Document layout detection data:
- - -
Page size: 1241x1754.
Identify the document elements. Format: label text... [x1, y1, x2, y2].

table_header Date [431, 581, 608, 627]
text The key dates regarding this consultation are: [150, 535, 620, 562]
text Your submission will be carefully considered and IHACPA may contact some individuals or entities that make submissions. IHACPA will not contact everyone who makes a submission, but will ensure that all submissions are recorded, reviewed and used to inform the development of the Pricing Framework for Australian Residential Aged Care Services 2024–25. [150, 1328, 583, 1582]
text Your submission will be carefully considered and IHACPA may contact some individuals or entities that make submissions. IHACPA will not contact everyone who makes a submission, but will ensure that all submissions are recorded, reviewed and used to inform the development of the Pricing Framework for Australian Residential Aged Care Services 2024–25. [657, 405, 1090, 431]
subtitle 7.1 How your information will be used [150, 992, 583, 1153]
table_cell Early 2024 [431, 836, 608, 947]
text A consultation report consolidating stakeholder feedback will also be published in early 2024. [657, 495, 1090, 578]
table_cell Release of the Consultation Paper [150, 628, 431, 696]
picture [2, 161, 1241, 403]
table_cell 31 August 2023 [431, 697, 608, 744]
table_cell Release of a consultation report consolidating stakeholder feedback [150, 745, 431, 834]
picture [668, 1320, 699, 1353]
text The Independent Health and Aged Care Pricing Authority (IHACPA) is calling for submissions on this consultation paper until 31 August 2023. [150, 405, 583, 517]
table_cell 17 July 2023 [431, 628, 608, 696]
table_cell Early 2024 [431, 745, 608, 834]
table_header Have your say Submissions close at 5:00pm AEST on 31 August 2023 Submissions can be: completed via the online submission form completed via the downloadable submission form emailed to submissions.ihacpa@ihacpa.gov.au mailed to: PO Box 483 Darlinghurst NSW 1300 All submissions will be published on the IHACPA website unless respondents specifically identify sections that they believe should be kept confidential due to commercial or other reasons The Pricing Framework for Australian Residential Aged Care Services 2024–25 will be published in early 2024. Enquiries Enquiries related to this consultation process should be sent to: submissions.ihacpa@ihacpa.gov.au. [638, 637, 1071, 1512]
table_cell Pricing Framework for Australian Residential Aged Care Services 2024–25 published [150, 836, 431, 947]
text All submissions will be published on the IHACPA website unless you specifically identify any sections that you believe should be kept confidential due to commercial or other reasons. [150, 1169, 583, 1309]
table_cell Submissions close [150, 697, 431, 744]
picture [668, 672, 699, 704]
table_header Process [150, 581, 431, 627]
- - -
Among the records above, find each line holding "Framework" and list it.

text Your submission will be carefully considered and IHACPA may contact some individuals or entities that make submissions. IHACPA will not contact everyone who makes a submission, but will ensure that all submissions are recorded, reviewed and used to inform the development of the Pricing Framework for Australian Residential Aged Care Services 2024–25. [150, 1328, 583, 1582]
text Your submission will be carefully considered and IHACPA may contact some individuals or entities that make submissions. IHACPA will not contact everyone who makes a submission, but will ensure that all submissions are recorded, reviewed and used to inform the development of the Pricing Framework for Australian Residential Aged Care Services 2024–25. [657, 405, 1090, 431]
table_header Have your say Submissions close at 5:00pm AEST on 31 August 2023 Submissions can be: completed via the online submission form completed via the downloadable submission form emailed to submissions.ihacpa@ihacpa.gov.au mailed to: PO Box 483 Darlinghurst NSW 1300 All submissions will be published on the IHACPA website unless respondents specifically identify sections that they believe should be kept confidential due to commercial or other reasons The Pricing Framework for Australian Residential Aged Care Services 2024–25 will be published in early 2024. Enquiries Enquiries related to this consultation process should be sent to: submissions.ihacpa@ihacpa.gov.au. [638, 637, 1071, 1512]
table_cell Pricing Framework for Australian Residential Aged Care Services 2024–25 published [150, 836, 431, 947]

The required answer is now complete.